## DATA SHOWN
========

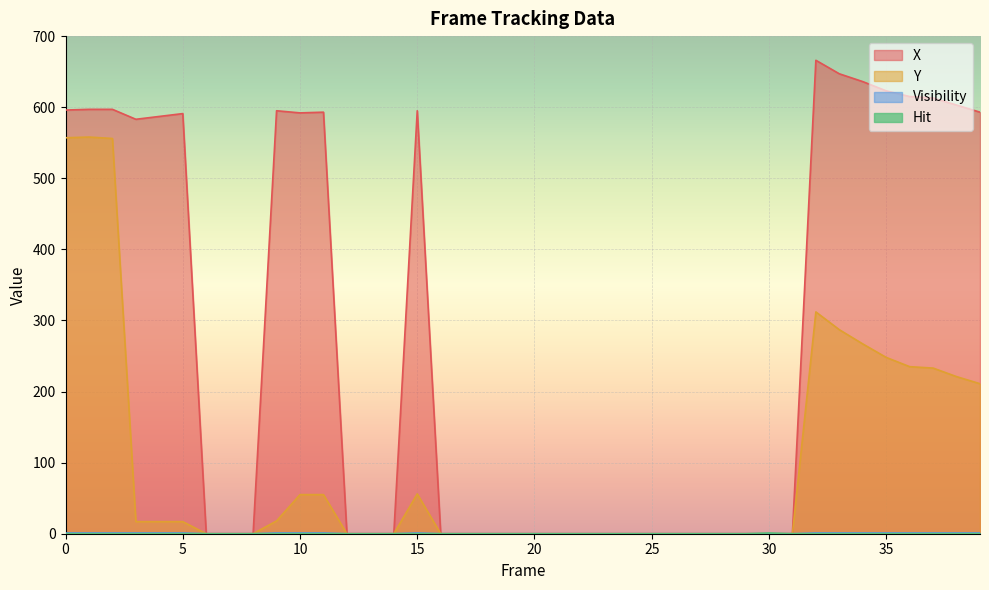

Between 1 and 13, which series saw the biggest shift?

X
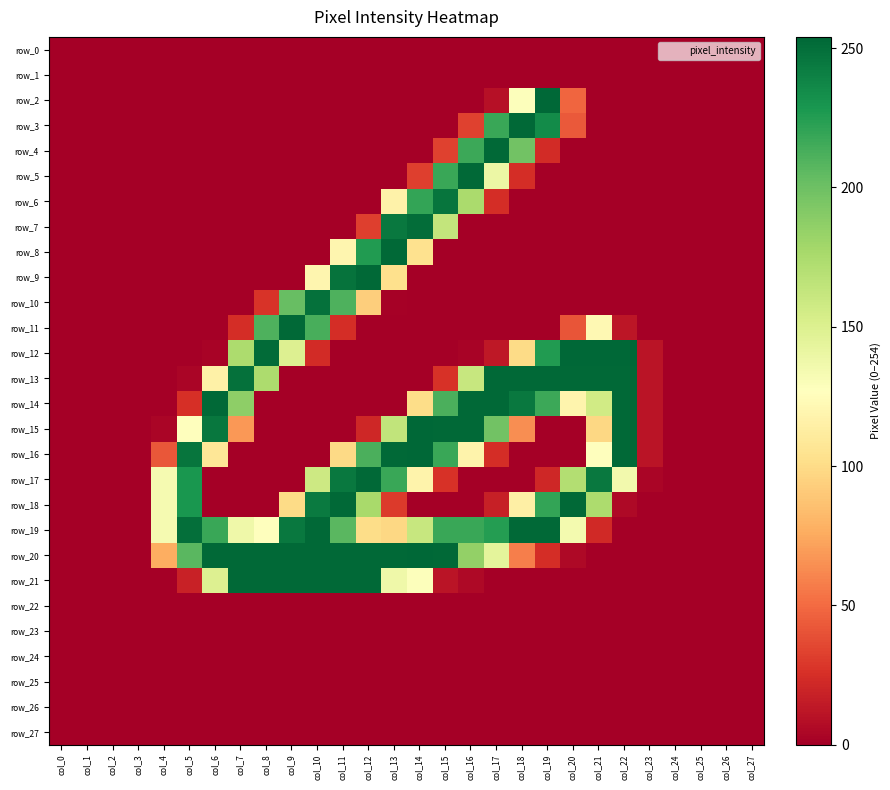

At which category is the sum across all series the highest?

col_11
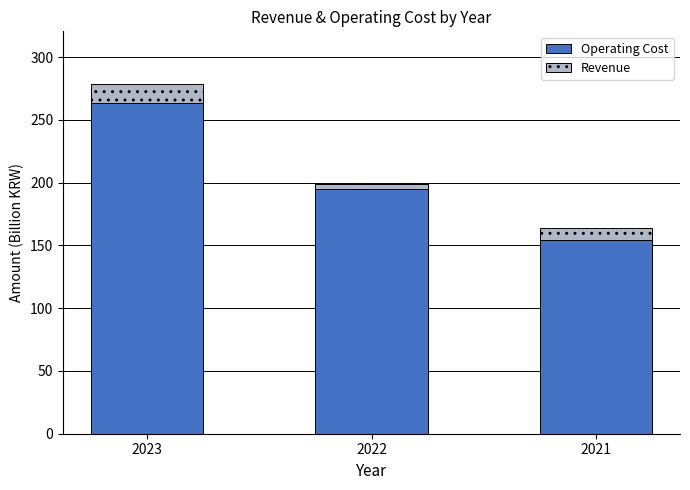

What is the greatest value displayed?

263.5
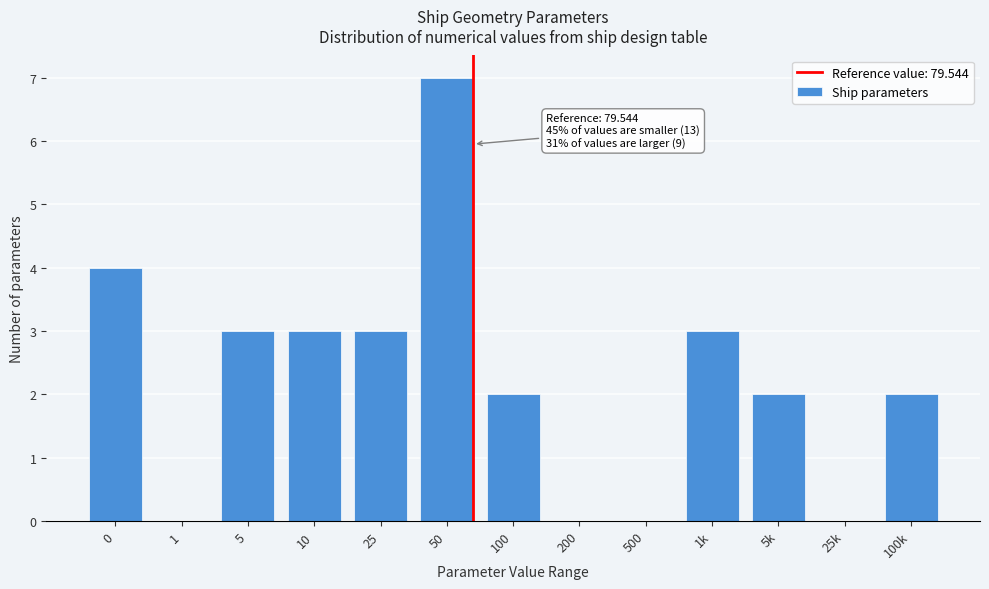

Reading left to right, extract all data points from this chart.

0=4	1=0	5=3	10=3	25=3	50=7	100=2	200=0	500=0	1k=3	5k=2	25k=0	100k=2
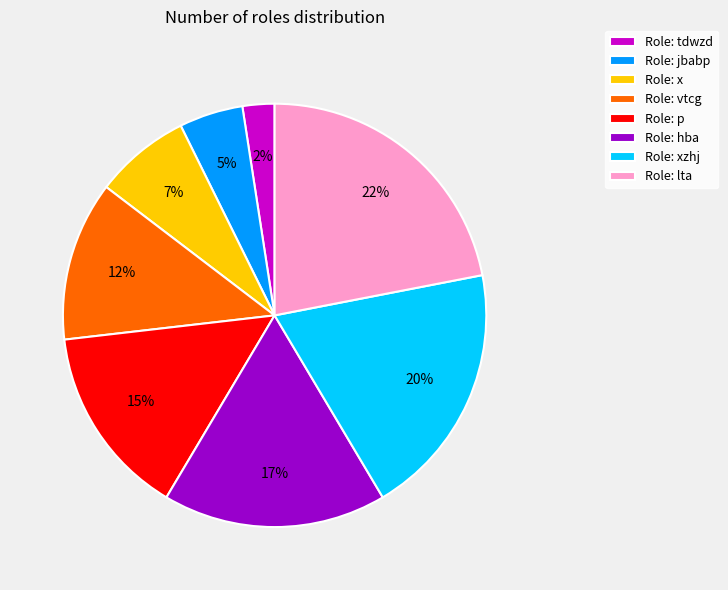

Rank the categories by value from highest to lowest.

Role: lta, Role: xzhj, Role: hba, Role: p, Role: vtcg, Role: x, Role: jbabp, Role: tdwzd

========

## WHAT YOU ARE ASKED TO DO
Please update these items by replacing every "series" with "data set" and leaving everything else unchanged. Omit the pictures from your answer.

## SOLUTION TO THIS EXERCISE
Between 1 and 13, which data set saw the biggest shift?

X

At which category is the sum across all data set the highest?

col_11

What is the greatest value displayed?

263.5

Reading left to right, extract all data points from this chart.

0=4	1=0	5=3	10=3	25=3	50=7	100=2	200=0	500=0	1k=3	5k=2	25k=0	100k=2

Rank the categories by value from highest to lowest.

Role: lta, Role: xzhj, Role: hba, Role: p, Role: vtcg, Role: x, Role: jbabp, Role: tdwzd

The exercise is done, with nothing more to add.